-- Data follows --
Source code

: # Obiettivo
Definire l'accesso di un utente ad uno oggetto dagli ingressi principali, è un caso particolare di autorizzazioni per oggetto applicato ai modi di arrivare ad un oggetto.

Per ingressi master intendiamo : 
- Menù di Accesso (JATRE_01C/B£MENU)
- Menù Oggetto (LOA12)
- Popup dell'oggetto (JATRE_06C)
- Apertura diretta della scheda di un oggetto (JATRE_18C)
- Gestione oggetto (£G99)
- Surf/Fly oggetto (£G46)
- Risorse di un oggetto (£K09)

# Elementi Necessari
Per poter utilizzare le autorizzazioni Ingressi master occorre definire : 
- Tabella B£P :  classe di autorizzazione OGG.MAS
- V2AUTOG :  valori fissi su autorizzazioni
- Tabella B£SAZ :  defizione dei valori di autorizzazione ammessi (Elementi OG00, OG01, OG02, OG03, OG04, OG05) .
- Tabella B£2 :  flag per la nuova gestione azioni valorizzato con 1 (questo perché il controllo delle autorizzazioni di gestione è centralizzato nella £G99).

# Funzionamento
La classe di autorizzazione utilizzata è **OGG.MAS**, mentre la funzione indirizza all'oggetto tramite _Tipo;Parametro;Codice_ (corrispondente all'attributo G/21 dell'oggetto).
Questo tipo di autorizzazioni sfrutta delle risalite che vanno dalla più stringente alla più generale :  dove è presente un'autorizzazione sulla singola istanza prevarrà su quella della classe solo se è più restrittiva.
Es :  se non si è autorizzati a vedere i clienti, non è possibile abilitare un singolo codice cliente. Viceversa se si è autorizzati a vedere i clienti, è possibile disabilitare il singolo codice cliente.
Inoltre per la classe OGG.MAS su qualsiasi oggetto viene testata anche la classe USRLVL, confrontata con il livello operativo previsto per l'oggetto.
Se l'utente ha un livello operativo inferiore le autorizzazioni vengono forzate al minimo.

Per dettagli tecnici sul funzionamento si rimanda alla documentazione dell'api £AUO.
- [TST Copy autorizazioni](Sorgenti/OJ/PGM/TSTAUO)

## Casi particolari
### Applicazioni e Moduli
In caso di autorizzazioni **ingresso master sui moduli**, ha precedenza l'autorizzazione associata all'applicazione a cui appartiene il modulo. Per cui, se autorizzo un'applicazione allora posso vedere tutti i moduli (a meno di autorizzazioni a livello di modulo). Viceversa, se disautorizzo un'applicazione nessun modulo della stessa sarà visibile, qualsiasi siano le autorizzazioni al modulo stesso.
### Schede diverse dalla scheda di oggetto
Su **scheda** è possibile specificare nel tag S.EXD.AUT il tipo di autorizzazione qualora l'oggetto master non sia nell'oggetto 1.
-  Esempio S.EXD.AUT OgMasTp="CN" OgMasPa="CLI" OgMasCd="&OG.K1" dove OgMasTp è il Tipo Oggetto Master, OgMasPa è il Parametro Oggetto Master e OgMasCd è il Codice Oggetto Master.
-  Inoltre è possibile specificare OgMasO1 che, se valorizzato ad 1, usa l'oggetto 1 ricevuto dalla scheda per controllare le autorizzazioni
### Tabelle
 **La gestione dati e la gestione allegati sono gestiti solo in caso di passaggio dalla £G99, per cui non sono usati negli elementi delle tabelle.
-- Data concluded --
Request: Update all the rows by replacing every "OGG.MAS" with "OGG.ING", leaving everything else unchanged.

Solution to the exercise:
Source code

: # Obiettivo
Definire l'accesso di un utente ad uno oggetto dagli ingressi principali, è un caso particolare di autorizzazioni per oggetto applicato ai modi di arrivare ad un oggetto.

Per ingressi master intendiamo : 
- Menù di Accesso (JATRE_01C/B£MENU)
- Menù Oggetto (LOA12)
- Popup dell'oggetto (JATRE_06C)
- Apertura diretta della scheda di un oggetto (JATRE_18C)
- Gestione oggetto (£G99)
- Surf/Fly oggetto (£G46)
- Risorse di un oggetto (£K09)

# Elementi Necessari
Per poter utilizzare le autorizzazioni Ingressi master occorre definire : 
- Tabella B£P :  classe di autorizzazione OGG.ING
- V2AUTOG :  valori fissi su autorizzazioni
- Tabella B£SAZ :  defizione dei valori di autorizzazione ammessi (Elementi OG00, OG01, OG02, OG03, OG04, OG05) .
- Tabella B£2 :  flag per la nuova gestione azioni valorizzato con 1 (questo perché il controllo delle autorizzazioni di gestione è centralizzato nella £G99).

# Funzionamento
La classe di autorizzazione utilizzata è **OGG.ING**, mentre la funzione indirizza all'oggetto tramite _Tipo;Parametro;Codice_ (corrispondente all'attributo G/21 dell'oggetto).
Questo tipo di autorizzazioni sfrutta delle risalite che vanno dalla più stringente alla più generale :  dove è presente un'autorizzazione sulla singola istanza prevarrà su quella della classe solo se è più restrittiva.
Es :  se non si è autorizzati a vedere i clienti, non è possibile abilitare un singolo codice cliente. Viceversa se si è autorizzati a vedere i clienti, è possibile disabilitare il singolo codice cliente.
Inoltre per la classe OGG.ING su qualsiasi oggetto viene testata anche la classe USRLVL, confrontata con il livello operativo previsto per l'oggetto.
Se l'utente ha un livello operativo inferiore le autorizzazioni vengono forzate al minimo.

Per dettagli tecnici sul funzionamento si rimanda alla documentazione dell'api £AUO.
- [TST Copy autorizazioni](Sorgenti/OJ/PGM/TSTAUO)

## Casi particolari
### Applicazioni e Moduli
In caso di autorizzazioni **ingresso master sui moduli**, ha precedenza l'autorizzazione associata all'applicazione a cui appartiene il modulo. Per cui, se autorizzo un'applicazione allora posso vedere tutti i moduli (a meno di autorizzazioni a livello di modulo). Viceversa, se disautorizzo un'applicazione nessun modulo della stessa sarà visibile, qualsiasi siano le autorizzazioni al modulo stesso.
### Schede diverse dalla scheda di oggetto
Su **scheda** è possibile specificare nel tag S.EXD.AUT il tipo di autorizzazione qualora l'oggetto master non sia nell'oggetto 1.
-  Esempio S.EXD.AUT OgMasTp="CN" OgMasPa="CLI" OgMasCd="&OG.K1" dove OgMasTp è il Tipo Oggetto Master, OgMasPa è il Parametro Oggetto Master e OgMasCd è il Codice Oggetto Master.
-  Inoltre è possibile specificare OgMasO1 che, se valorizzato ad 1, usa l'oggetto 1 ricevuto dalla scheda per controllare le autorizzazioni
### Tabelle
 **La gestione dati e la gestione allegati sono gestiti solo in caso di passaggio dalla £G99, per cui non sono usati negli elementi delle tabelle.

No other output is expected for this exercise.